▶ Saved entries:

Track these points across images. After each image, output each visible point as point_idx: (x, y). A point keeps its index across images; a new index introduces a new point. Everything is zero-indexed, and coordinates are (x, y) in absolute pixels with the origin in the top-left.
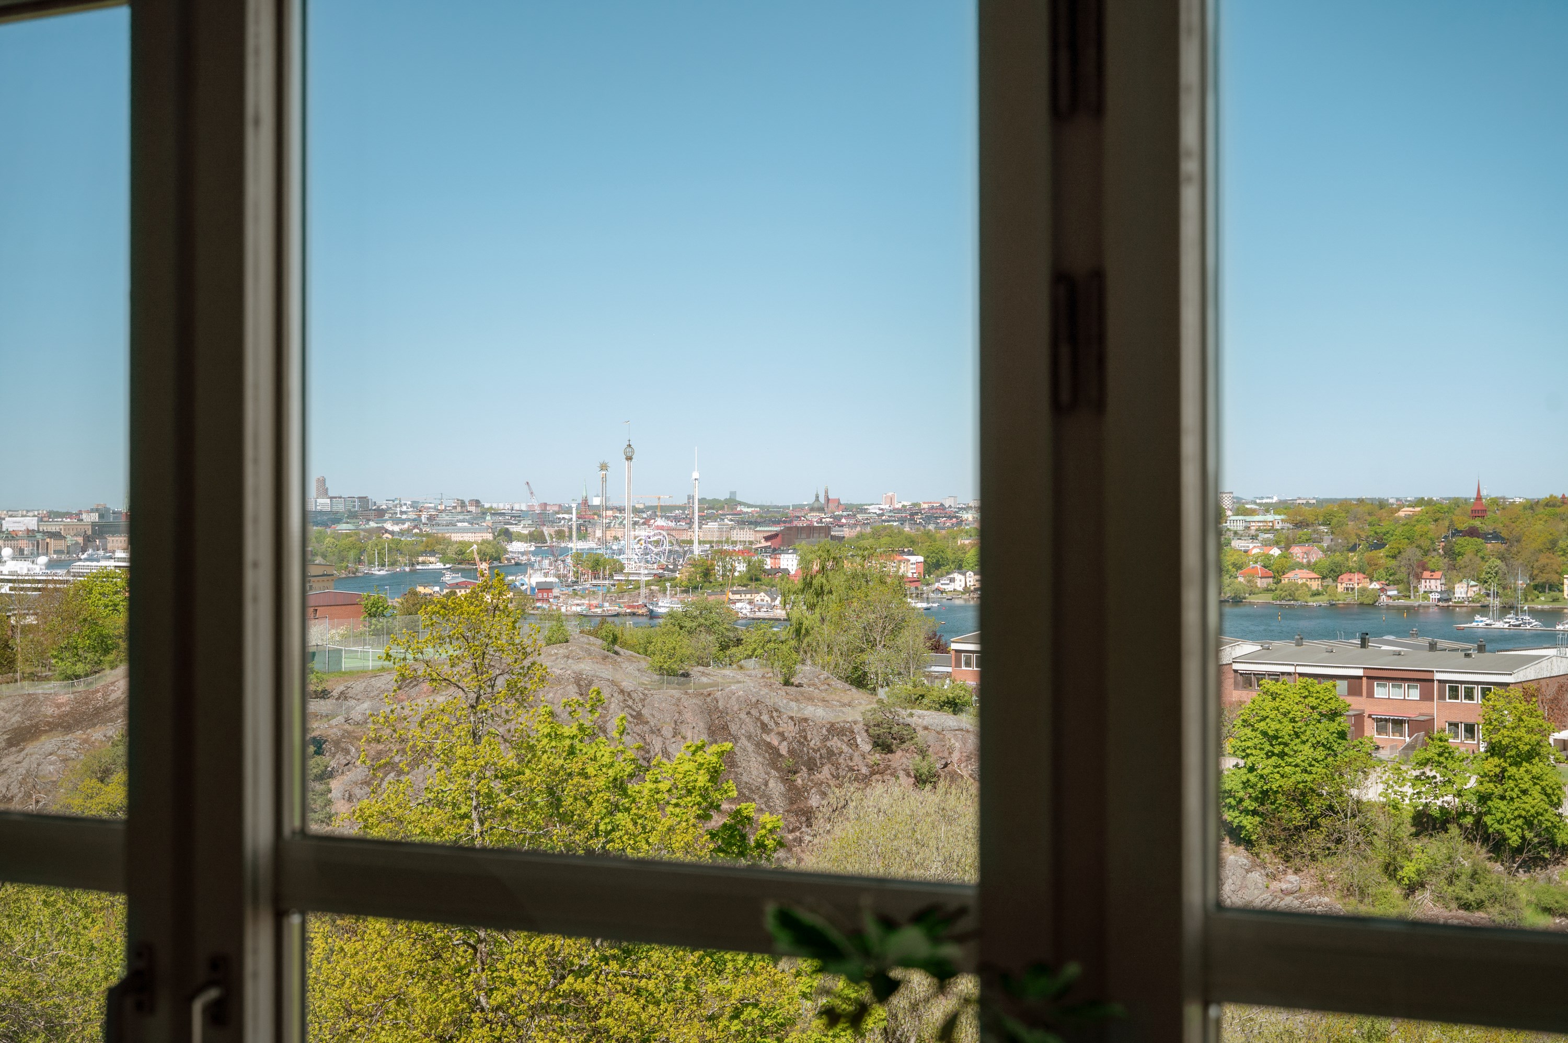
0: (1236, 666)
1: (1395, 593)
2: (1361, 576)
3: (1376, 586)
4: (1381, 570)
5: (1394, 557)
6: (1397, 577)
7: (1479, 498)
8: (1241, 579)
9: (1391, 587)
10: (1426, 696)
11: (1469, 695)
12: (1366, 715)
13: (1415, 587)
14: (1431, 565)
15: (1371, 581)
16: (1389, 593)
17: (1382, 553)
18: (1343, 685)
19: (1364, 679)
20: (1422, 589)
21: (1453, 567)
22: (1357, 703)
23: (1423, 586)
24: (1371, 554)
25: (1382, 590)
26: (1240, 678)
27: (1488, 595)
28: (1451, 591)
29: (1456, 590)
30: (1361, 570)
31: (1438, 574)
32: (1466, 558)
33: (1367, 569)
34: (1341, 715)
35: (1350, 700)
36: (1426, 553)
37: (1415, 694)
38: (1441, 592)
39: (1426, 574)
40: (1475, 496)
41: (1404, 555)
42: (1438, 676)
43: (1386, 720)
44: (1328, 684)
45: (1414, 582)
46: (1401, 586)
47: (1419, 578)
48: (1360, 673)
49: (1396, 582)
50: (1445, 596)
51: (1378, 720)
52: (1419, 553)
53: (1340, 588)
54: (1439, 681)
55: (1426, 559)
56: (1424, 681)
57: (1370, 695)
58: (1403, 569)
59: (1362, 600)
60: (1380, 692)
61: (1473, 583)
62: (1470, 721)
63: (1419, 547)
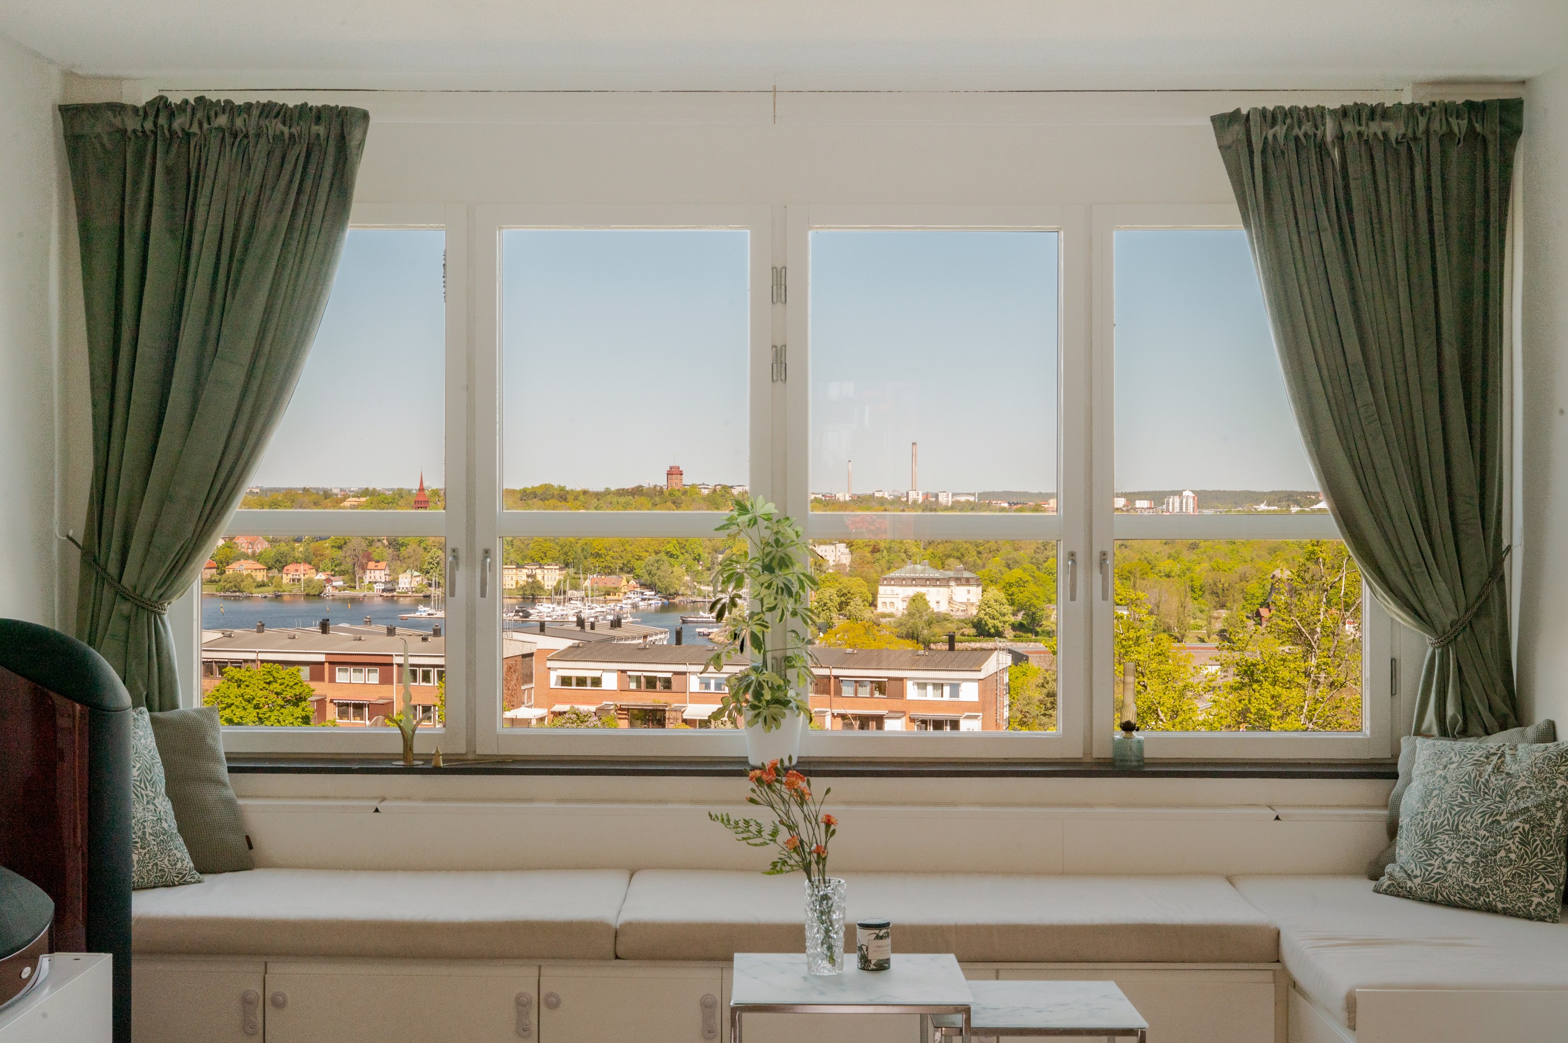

▶ ACTION ITEM:
Edit the stretch from the start of the records through the line containing "24: (1371, 554)" so that "zero-indexed" becomes "one-indexed" and nothing else changes. Give back only those lines, and leave the pictures out.

▶ YOUR SOLUTION:
Track these points across images. After each image, output each visible point as point_idx: (x, y). A point keeps its index across images; a new index introduces a new point. Everything is one-indexed, and coordinates are (x, y) in absolute pixels with the origin in the top-left.
0: (1236, 666)
1: (1395, 593)
2: (1361, 576)
3: (1376, 586)
4: (1381, 570)
5: (1394, 557)
6: (1397, 577)
7: (1479, 498)
8: (1241, 579)
9: (1391, 587)
10: (1426, 696)
11: (1469, 695)
12: (1366, 715)
13: (1415, 587)
14: (1431, 565)
15: (1371, 581)
16: (1389, 593)
17: (1382, 553)
18: (1343, 685)
19: (1364, 679)
20: (1422, 589)
21: (1453, 567)
22: (1357, 703)
23: (1423, 586)
24: (1371, 554)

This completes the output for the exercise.